19 May 2015
We reported in Enforcement Watch 13 on the Upper Tribunal judgment in April 2014 on when a third party was identified in a relevant Notice and had consequent third party rights in relation to it (see "10 April 2014: Upper Tribunal London Whale finding on identification of an individual"). As we reported, the matter was then appealed by the FCA. The Court of Appeal has now handed down its judgment.
Readers will have the background to this case in our Enforcement Watch 13 article. But briefly put, the background to the case was the London Whale affair. A senior individual at JPMorgan Chase (Achilles Macris) argued that, although he had not been referred to by name, he had nevertheless been identified in the Notices given to the Bank and that he had been prejudiced. If so, under s393 FSMA, he ought to have been accorded third party rights.
It was common ground that, if he had been identified, he had been prejudiced. The issue was whether he had in fact been identified. The Upper Tribunal found that he had indeed been identified. The FCA appealed to the Court of Appeal.
The Court of Appeal agreed with the Upper Tribunal that Macris had been identified (and prejudiced) and should therefore have had third party rights. However, it set out the test for identification somewhat differently from the Upper Tribunal. Drawing to an extent on the law of defamation as analogous (except in respect of one important proviso), it set out the test as follows:
- The first stage of the test was to ask by reference to the Notice alone whether the relevant statements identified a person other than the person to whom the Notice had been given. That is, for this part of the test, it was not permissible to look at external material.
- To be identified, it was not necessary to be identified by name.
- However, identification did require reference to a person. That is, it was not enough for example to say as one would in defamation for example that there was a reference to a person by implication because of what was generally said in a Notice. So, for example, the mere fact that a statement criticising a corporate recipient might be read by people in the relevant financial market as criticising the Chairman would not of itself be sufficient. There has to be some "key or pointer."
- Having determined that a person other than subject of the Notice was identified, it was then legitimate to have regard to external material in order to identify the person identified.
- As to what external material it was permissible in those circumstances to consider, one looks objectively at whether people acquainted with the person or those who operated in his area of the financial services industry and so had the requisite specialist knowledge of the relevant circumstances, would believe it was that person.
The Court of Appeal had no difficulty in finding that, even though Macris had not been mentioned either by name or by job title, he had nevertheless been identified. The references in the Notice to CIO London management were references to an individual, and that individual was Achilles Macris.
You can read the Court of Appeal's decision here.
We wrote in our commentary on the case in front of the Upper Tribunal about the very real practical implications generally of a finding that Macris had been identified.

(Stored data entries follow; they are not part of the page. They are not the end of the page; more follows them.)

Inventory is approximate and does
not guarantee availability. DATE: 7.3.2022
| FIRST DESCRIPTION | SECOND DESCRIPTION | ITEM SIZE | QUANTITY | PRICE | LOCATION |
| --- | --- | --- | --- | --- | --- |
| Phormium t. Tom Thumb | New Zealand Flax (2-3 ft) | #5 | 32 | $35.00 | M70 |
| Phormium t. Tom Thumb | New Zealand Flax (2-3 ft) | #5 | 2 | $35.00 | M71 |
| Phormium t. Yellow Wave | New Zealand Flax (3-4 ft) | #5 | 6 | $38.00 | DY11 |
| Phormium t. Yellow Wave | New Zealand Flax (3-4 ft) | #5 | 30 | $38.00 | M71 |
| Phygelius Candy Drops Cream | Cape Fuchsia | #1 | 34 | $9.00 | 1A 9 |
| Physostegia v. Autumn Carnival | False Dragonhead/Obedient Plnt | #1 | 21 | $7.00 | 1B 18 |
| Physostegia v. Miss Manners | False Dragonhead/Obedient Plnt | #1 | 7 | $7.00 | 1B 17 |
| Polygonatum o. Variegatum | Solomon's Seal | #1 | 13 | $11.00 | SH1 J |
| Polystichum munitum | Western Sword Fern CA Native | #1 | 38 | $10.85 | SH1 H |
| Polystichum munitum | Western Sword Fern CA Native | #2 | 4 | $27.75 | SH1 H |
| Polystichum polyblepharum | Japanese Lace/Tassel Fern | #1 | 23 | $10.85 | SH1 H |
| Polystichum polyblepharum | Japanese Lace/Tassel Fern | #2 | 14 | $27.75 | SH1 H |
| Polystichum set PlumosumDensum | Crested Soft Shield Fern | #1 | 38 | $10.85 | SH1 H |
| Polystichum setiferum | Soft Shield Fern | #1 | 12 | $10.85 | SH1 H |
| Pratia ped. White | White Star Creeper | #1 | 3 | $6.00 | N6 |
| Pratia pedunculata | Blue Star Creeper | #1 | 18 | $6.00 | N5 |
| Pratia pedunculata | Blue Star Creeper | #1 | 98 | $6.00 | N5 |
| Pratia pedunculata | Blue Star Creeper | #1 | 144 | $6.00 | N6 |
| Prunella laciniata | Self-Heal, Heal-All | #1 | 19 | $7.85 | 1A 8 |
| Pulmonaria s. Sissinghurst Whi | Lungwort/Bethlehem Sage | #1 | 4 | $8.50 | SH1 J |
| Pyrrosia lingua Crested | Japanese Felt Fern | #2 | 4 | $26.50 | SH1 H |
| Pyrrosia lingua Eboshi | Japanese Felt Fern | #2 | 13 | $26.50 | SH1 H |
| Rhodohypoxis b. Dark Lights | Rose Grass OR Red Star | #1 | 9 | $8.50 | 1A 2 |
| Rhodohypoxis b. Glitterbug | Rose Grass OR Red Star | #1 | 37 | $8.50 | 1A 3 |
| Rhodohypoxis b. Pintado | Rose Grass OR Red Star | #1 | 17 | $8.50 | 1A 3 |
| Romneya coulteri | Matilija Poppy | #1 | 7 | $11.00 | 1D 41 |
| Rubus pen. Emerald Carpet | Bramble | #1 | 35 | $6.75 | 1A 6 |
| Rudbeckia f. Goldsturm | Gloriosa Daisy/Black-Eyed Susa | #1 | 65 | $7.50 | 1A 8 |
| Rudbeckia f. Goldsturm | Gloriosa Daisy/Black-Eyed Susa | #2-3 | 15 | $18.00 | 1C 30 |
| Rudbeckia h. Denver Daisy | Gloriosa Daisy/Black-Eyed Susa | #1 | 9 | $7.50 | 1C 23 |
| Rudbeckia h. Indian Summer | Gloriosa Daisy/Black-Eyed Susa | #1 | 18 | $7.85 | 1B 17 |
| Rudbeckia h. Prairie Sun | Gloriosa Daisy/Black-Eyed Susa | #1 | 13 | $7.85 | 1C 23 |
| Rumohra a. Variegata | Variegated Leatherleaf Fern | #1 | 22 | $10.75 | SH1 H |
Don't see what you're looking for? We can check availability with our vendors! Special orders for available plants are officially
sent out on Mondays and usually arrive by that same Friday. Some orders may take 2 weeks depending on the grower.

The Court of Appeal also stated that Macris himself was under investigation. This finding that he should have been given third party right in the corporate's case will presumably cause some real headaches for the FCA in its case against him.
Beyond the practical issues, it is also interesting to consider where this case may now go as, in some respects, the precise practical ambit of the new test is not clear. For example, the Court of Appeal rather suggested that the Upper Tribunal's test was too wide, by permitting at the second stage unlimited reference to public domain material. The Court of Appeal suggested an objective test. This was based on what information would objectively be known by those acquainted with the person/those with specialist knowledge. However, it is not clear how one decides for example what might objectively be known by someone acquainted with that person. That is a matter that we would expect to be resolved by witness evidence of what such people in fact knew. What is more, what those people in fact knew may well be significantly more than is in the public domain. If that was permitted to be considered, the material that could be taken into account could be far wider and more uncertain than set out in the Upper Tribunal's decision.
The FCA asked for permission to appeal to the Supreme Court, but was refused. We shall have to see whether it takes the matter further. It may well wish to do so.